More than 70,000 people have been detained under the "state of exception", an emergency measure granting draconian powers to the police and military that has been in force for two years.
Local and international human rights groups warn that thousands of those detained under the state of exception have no discernible links to gang crime.
Others were forced to collaborate with the gangs - they acted as lookouts or hid guns or drugs for them out of fear for their lives, rights group point out.
The conditions within prisons have also come under criticism.
Cristosal, the primary human rights organisation in the Central American country, has documented torture cases and more than 150 deaths in state custody since the government declared a "state of exception" in 2022.
Amnesty International (AI) warns El Salvador is experiencing the "gradual replacement of gang violence with state violence".
In a report published in December, external, AI accused the Salvadoran authorities of adopting "a systematic policy of torture towards all those detained under the state of emergency on suspicion of being gang members".
"Among the gravest consequences are deaths in state custody," it says. But Amnesty says that "many others are the result of inhumane conditions of imprisonment or denial of medical care and medicine".
The prison director says that no external institutions or NGOs are allowed to visit the prison.
He insists that it complies with international standards, but we have no way to check this for ourselves nor do we have access to any parts of the jail not shown to us as part of the tour.
The government argues that it is dealing with hardened criminals guilty of heinous crimes and gruesome violence.
On our tour of the prison, we are brought face to face with five prisoners selected to drive home this point.
With their arms and legs shackled, they are led from their cells and made to crouch facing the wall.
They are not allowed to talk.
"Come here. Turn around, please. Take off your shirt," a guard orders the first inmate.

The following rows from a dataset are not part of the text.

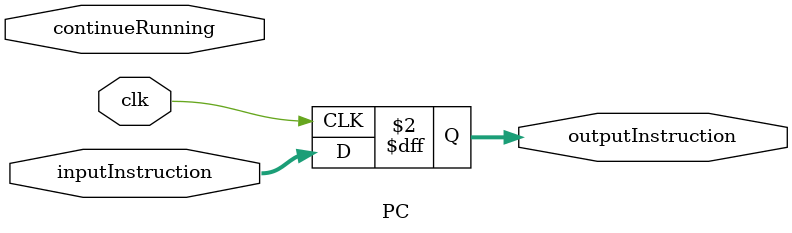
<source format=sv>
`timescale 1ns / 1ps


module PC(
    input [63:0] inputInstruction,
    output reg [63:0] outputInstruction,
    input clk,
    input continueRunning //Currently not implemented, need a better idea on the predicted functionality. 
    );
    
    always @(posedge clk)
    begin
        outputInstruction <= inputInstruction;
    end
    
    
endmodule

</source>
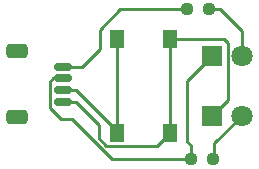
<source format=gbr>
%TF.GenerationSoftware,KiCad,Pcbnew,8.0.5*%
%TF.CreationDate,2025-01-14T10:13:25+01:00*%
%TF.ProjectId,SinglePoint,53696e67-6c65-4506-9f69-6e742e6b6963,rev?*%
%TF.SameCoordinates,Original*%
%TF.FileFunction,Copper,L1,Top*%
%TF.FilePolarity,Positive*%
%FSLAX46Y46*%
G04 Gerber Fmt 4.6, Leading zero omitted, Abs format (unit mm)*
G04 Created by KiCad (PCBNEW 8.0.5) date 2025-01-14 10:13:25*
%MOMM*%
%LPD*%
G01*
G04 APERTURE LIST*
G04 Aperture macros list*
%AMRoundRect*
0 Rectangle with rounded corners*
0 $1 Rounding radius*
0 $2 $3 $4 $5 $6 $7 $8 $9 X,Y pos of 4 corners*
0 Add a 4 corners polygon primitive as box body*
4,1,4,$2,$3,$4,$5,$6,$7,$8,$9,$2,$3,0*
0 Add four circle primitives for the rounded corners*
1,1,$1+$1,$2,$3*
1,1,$1+$1,$4,$5*
1,1,$1+$1,$6,$7*
1,1,$1+$1,$8,$9*
0 Add four rect primitives between the rounded corners*
20,1,$1+$1,$2,$3,$4,$5,0*
20,1,$1+$1,$4,$5,$6,$7,0*
20,1,$1+$1,$6,$7,$8,$9,0*
20,1,$1+$1,$8,$9,$2,$3,0*%
G04 Aperture macros list end*
%TA.AperFunction,SMDPad,CuDef*%
%ADD10R,1.300000X1.550000*%
%TD*%
%TA.AperFunction,SMDPad,CuDef*%
%ADD11RoundRect,0.150000X-0.625000X0.150000X-0.625000X-0.150000X0.625000X-0.150000X0.625000X0.150000X0*%
%TD*%
%TA.AperFunction,SMDPad,CuDef*%
%ADD12RoundRect,0.250000X-0.650000X0.350000X-0.650000X-0.350000X0.650000X-0.350000X0.650000X0.350000X0*%
%TD*%
%TA.AperFunction,SMDPad,CuDef*%
%ADD13RoundRect,0.237500X0.250000X0.237500X-0.250000X0.237500X-0.250000X-0.237500X0.250000X-0.237500X0*%
%TD*%
%TA.AperFunction,ComponentPad*%
%ADD14R,1.800000X1.800000*%
%TD*%
%TA.AperFunction,ComponentPad*%
%ADD15C,1.800000*%
%TD*%
%TA.AperFunction,Conductor*%
%ADD16C,0.250000*%
%TD*%
G04 APERTURE END LIST*
D10*
%TO.P,SW1,1,A*%
%TO.N,GND*%
X39750000Y-57223000D03*
X39750000Y-65173000D03*
%TO.P,SW1,2,B*%
%TO.N,Net-(J1-Pin_3)*%
X35250000Y-57223000D03*
X35250000Y-65173000D03*
%TD*%
D11*
%TO.P,J1,1,Pin_1*%
%TO.N,+5V*%
X30647000Y-59571000D03*
%TO.P,J1,2,Pin_2*%
%TO.N,Net-(D1-K)*%
X30647000Y-60571000D03*
%TO.P,J1,3,Pin_3*%
%TO.N,Net-(J1-Pin_3)*%
X30647000Y-61571000D03*
%TO.P,J1,4,Pin_4*%
%TO.N,GND*%
X30647000Y-62571000D03*
D12*
%TO.P,J1,MP*%
%TO.N,N/C*%
X26772000Y-58271000D03*
X26772000Y-63871000D03*
%TD*%
D13*
%TO.P,R2,1*%
%TO.N,Net-(D2-A)*%
X43379000Y-67421000D03*
%TO.P,R2,2*%
%TO.N,Net-(D1-K)*%
X41554000Y-67421000D03*
%TD*%
D14*
%TO.P,D1,1,K*%
%TO.N,Net-(D1-K)*%
X43331249Y-58668235D03*
D15*
%TO.P,D1,2,A*%
%TO.N,Net-(D1-A)*%
X45871249Y-58668235D03*
%TD*%
D13*
%TO.P,R1,1*%
%TO.N,Net-(D1-A)*%
X43021500Y-54721000D03*
%TO.P,R1,2*%
%TO.N,+5V*%
X41196500Y-54721000D03*
%TD*%
D14*
%TO.P,D2,1,K*%
%TO.N,GND*%
X43309874Y-63734132D03*
D15*
%TO.P,D2,2,A*%
%TO.N,Net-(D2-A)*%
X45849874Y-63734132D03*
%TD*%
D16*
%TO.N,Net-(D1-K)*%
X41554000Y-66269000D02*
X41182000Y-65897000D01*
X30500000Y-64000000D02*
X29547000Y-63047000D01*
X29547000Y-63047000D02*
X29547000Y-60896001D01*
X34860604Y-67421000D02*
X31439604Y-64000000D01*
X31439604Y-64000000D02*
X30500000Y-64000000D01*
X41182000Y-60817484D02*
X43331249Y-58668235D01*
X29547000Y-60896001D02*
X29872001Y-60571000D01*
X41554000Y-67421000D02*
X34860604Y-67421000D01*
X41182000Y-65897000D02*
X41182000Y-60817484D01*
X29872001Y-60571000D02*
X30647000Y-60571000D01*
X41554000Y-67421000D02*
X41554000Y-66269000D01*
%TO.N,Net-(D1-A)*%
X44014000Y-54721000D02*
X45871249Y-56578249D01*
X45871249Y-56578249D02*
X45871249Y-58668235D01*
X43021500Y-54721000D02*
X44014000Y-54721000D01*
%TO.N,GND*%
X30647000Y-62571000D02*
X31798000Y-62571000D01*
X33723000Y-65647000D02*
X34349000Y-66273000D01*
X44646249Y-62397757D02*
X44646249Y-57533235D01*
X31798000Y-62571000D02*
X33723000Y-64496000D01*
X33723000Y-64496000D02*
X33723000Y-65647000D01*
X34349000Y-66273000D02*
X38650000Y-66273000D01*
X39750000Y-57223000D02*
X39750000Y-65173000D01*
X44646249Y-57533235D02*
X44336014Y-57223000D01*
X43309874Y-63734132D02*
X44646249Y-62397757D01*
X38650000Y-66273000D02*
X39750000Y-65173000D01*
X44336014Y-57223000D02*
X39750000Y-57223000D01*
%TO.N,Net-(D2-A)*%
X43379000Y-67421000D02*
X43506000Y-67294000D01*
X43506000Y-66078006D02*
X45849874Y-63734132D01*
X43506000Y-67294000D02*
X43506000Y-66078006D01*
%TO.N,+5V*%
X35497000Y-54721000D02*
X41196500Y-54721000D01*
X30647000Y-59571000D02*
X32306000Y-59571000D01*
X32306000Y-59571000D02*
X33786500Y-58090500D01*
X33786500Y-58090500D02*
X33786500Y-56431500D01*
X33786500Y-56431500D02*
X35497000Y-54721000D01*
%TO.N,Net-(J1-Pin_3)*%
X35250000Y-65173000D02*
X35250000Y-57223000D01*
X35250000Y-65173000D02*
X35250000Y-65048000D01*
X35250000Y-65048000D02*
X31773000Y-61571000D01*
X31773000Y-61571000D02*
X30647000Y-61571000D01*
%TD*%
M02*

</source>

We are told the prisoner is a "hitman for the Mara Salvatrucha" who was sentenced to 269 years in prison for kidnapping, torturing and murdering - along with other gang members - four soldiers.
A man convicted of the femicide of a 16-year-old schoolgirl also has to show us his torso bearing the tattoos which are typical for gang members.
One of the Salvadoran photographers who is part of our group later tells me that the girl was held captive and brutally murdered, her body dumped in a canal.
Salvadorans are not strangers to brutal crimes like those the inmates are serving time for.
In the days leading up to the election, people in street markets, on beaches, in city hotels and in poor neighbourhoods told me about the influence gangs had wielded before the government cracked down on them.
"Every month a boy used to come to charge us," María de la Luz Paniagua, who owns a grocery store in Santa Ana, said of the frequent extortion demands.
"If you didn't pay, they threatened you with a knife."
Others recalled not being able to move freely because whole neighbourhoods were under gang control.
Many spoke out in support of the state of emergency imposed by President Bukele.
"Since it is in place, there are no gang members and we really feel relieved," María says.
"There are always little things that don't work," she concedes, saying that some people have been unjustly detained.
But for her, it is a price worth paying.
"Before, we lived in fear. Not anymore."